SET OF TASKS:
[1] Retype the passage from the piece on new habits for 2025, starting with "With the many" and going on through "this in depth.".
[2] Extend the article on building new habits for 2025 past its final sentence.

EXCERPT PROVIDED:
=====

New habits to thrive in 2025

Happy New Year to everyone out there in the world of Real Estate and New Home Sales. Typically, at the beginning of the year, we all sit down and make our goals for the upcoming year. This is something that I have done for a few decades and believe that it is a healthy habit to engage in.

However, once these goals are written down, what are we doing to make them an actual reality? Are they just a pipe dream, or something that we are actually moving towards on a daily basis?

With the many sales teams that I coach monthly, we always start the New Year with an in-depth business goal-setting session. I have learned to break this down into a few meaningful parts.

1. Look Back

What are we grateful for in the past year, that we would like to continue and encourage to flourish?

2. Look Forward – Financial Goals

Then we focus on financial goals sales and sales conversion ratios and take a realistic look at what we need to accomplish weekly, and monthly to attain our goals.

3. Actionable Items

Lastly, how do we get there in terms of activities, from managing our own business to prospecting and follow-up? We cover all of this in depth.

For example, if your sales goal is 36 sales for the year, which is three homes per month, we all know that appointments with your “be-backs” or return guests leads to sales. Research shows that approximately three be-back appointments leads to one sale, so with this in mind to reach your goal of 36 sales you will need to create 108 be-back appointments, or 9 per month which whittles down just over 2  per week. In this example if you are off track with return guest then you can work hard on improving this part of your sales process, until it becomes a habit. This is just one example of how we can self-manage our sales and prospecting process to ensure our success. 

For the measurables and more information on goal setting systems please email me at Roland@newhomesalesplus.com and write Goal Setting 2025. 

This is where Habits come in. If what we are discussing is new or occurs intermittently, then what would suggest that things will be any different in 2025? So my challenge to you as either a salesperson or a sales leader and coach is to embrace what you want to change and turn it into a bona fide habit.

Let’s be frank about what a habit really is. Alexander Hamilton in the Federalist Papers discussed how to influence citizens and stated:

“Man is very much a creature of habit.”

A hundred years later, the philosopher William James in a treatise called Habit, wrote:

When we look at creatures from an outward perspective, one of the first thing that strikes us, is that they are bundles of habits.”

=====

Dataset items
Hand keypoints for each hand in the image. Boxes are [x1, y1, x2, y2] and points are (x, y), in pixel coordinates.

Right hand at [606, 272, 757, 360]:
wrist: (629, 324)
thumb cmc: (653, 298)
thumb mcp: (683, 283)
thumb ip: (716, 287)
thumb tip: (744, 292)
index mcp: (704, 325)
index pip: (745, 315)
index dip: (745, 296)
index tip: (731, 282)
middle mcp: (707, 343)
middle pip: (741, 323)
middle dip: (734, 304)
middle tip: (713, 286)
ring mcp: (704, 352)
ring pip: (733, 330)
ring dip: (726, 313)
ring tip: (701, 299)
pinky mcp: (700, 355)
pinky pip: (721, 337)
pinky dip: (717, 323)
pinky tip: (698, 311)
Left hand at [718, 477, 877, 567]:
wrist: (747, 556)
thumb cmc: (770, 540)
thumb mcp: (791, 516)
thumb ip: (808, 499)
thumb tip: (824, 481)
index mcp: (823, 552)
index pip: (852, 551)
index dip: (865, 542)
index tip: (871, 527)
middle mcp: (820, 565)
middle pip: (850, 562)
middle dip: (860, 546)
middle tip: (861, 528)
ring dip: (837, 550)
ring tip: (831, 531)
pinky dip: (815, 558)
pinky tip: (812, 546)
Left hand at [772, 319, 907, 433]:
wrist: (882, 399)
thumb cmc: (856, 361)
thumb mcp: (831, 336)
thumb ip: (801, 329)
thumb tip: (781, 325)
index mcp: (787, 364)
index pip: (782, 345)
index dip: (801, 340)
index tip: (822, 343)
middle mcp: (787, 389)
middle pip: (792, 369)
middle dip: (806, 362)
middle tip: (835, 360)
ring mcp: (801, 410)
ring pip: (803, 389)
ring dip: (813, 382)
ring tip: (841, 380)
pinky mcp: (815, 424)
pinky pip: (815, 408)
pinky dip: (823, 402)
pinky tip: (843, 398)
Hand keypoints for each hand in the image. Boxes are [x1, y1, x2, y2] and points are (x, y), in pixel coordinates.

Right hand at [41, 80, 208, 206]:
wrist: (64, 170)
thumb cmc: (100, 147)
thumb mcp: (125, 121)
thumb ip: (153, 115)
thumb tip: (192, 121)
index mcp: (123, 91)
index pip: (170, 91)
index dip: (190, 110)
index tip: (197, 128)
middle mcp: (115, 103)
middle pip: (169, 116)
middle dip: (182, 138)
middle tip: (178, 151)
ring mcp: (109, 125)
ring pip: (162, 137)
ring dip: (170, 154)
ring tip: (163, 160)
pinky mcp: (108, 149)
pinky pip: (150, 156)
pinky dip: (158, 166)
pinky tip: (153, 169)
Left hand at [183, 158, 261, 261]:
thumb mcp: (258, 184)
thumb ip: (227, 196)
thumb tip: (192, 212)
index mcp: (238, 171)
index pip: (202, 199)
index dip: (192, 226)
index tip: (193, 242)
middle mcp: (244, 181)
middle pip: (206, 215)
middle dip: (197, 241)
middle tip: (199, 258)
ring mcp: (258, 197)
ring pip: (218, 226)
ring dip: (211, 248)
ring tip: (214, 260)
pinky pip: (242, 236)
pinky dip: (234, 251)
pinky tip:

=====

RESPONSE LIST:
[1]
With the many sales teams that I coach monthly, we always start the New Year with an in-depth business goal-setting session. I have learned to break this down into a few meaningful parts.

1. Look Back

What are we grateful for in the past year, that we would like to continue and encourage to flourish?

2. Look Forward – Financial Goals

Then we focus on financial goals sales and sales conversion ratios and take a realistic look at what we need to accomplish weekly, and monthly to attain our goals.

3. Actionable Items

Lastly, how do we get there in terms of activities, from managing our own business to prospecting and follow-up? We cover all of this in depth.

[2]
Healthy Rituals

"You don’t rise to the level of your goals, you fall to the level of your systems.”

James Clear, Atomic Habits

Please think about elements of your life that are almost on auto pilot. For example, if you work away from your home, please tell me three things that you noticed on your drive in to work today. You probably can’t remember more than one thing, because you have made that same drive so many times, you are on auto pilot, otherwise known as “highway hypnosis;” and your brain is coasting. Imagine the first week in a new job, and you would remember all of the new sights and sounds on your drive in with ease.

Starting the day off right as a habit

When I am home (as opposed to being on the road coaching), I am always the first up in my home, usually around 6:30 AM.  I make coffee and prepare breakfast and daily vitamins for my lovely family. Now with our new Mini Berna-doodle puppy Bailey, I take her out for her morning business, before we have an accident inside the house.

Roland's mini berna-doodle puppy Baily

I love this personal quiet time to reflect and think about creating a wonderful day and perform these healthy rituals without even thinking about them. I used to go to the gym occasionally but learned during COVID to go for a long walk every morning instead and listen to helpful podcasts or audibles. James Clear calls this “Habit Stacking” in his must-read book “Atomic Habits”.  It has been a few years of doing this, and I am addicted to this healthy routine for both body and mind.  When it comes to my wardrobe, I have taken a leaf out of Einstein’s personal playbook. He had the same exact suits lined up, so he could free up his mind and focus on more important subjects such as relativity and time.  I am not comparing myself to dear old Albert, but I only have blue shirts, they are lined up according to type and shades, so they are easy to find. I know this seems like very compulsive behavior, but it means that I spend mere seconds thinking about my clothes every day.  I hope these insights into my daily activities daily habits haven’t scared you too much. However, the experts have proven that when you ritualize your daily activities this frees up your mind for the larger activities, that require deeper concentration.

How to Create a Successful Sales Habit

The epiphany I had recently as a sales trainer, is that as much as we may preach the fundamentals of a salesperson’s routine, what are doing as managers and coaches to ensure that these essential activities become an actual habit and part of their routine. People argue about the length of time it takes to create a habit; differing experts say from thirty days to three months. I would suggest this may be the case with a brand-new activity, but it takes longer if you are changing old habits. Worst of all, unless you fervently protect the routine, these new habits can be broken easily, and we can relapse into the old habits we are trying to change.  

Let’s explore some of the habits that I would suggest are essential for new home sales people to create consistent and long term success. 

  • Follow Up. A planned combination of phone calls, texts and emails, all  with a purposed to bring the client back with a meaningful planned encounter.
  • Sales Training and Sales Preparedness. Role playing sales processes. Plus understanding the differences between home plans, features, and benefits, and the differences between home sites or views. Being prepared for objections with the right questions and answers.
  • Prospecting for qualified clients. This includes Realtor ® outreach, increasing referrals, and generating qualified clients through appropriate social media channels if applicable to your company’s directives.
  • Maintenance of your models, and community.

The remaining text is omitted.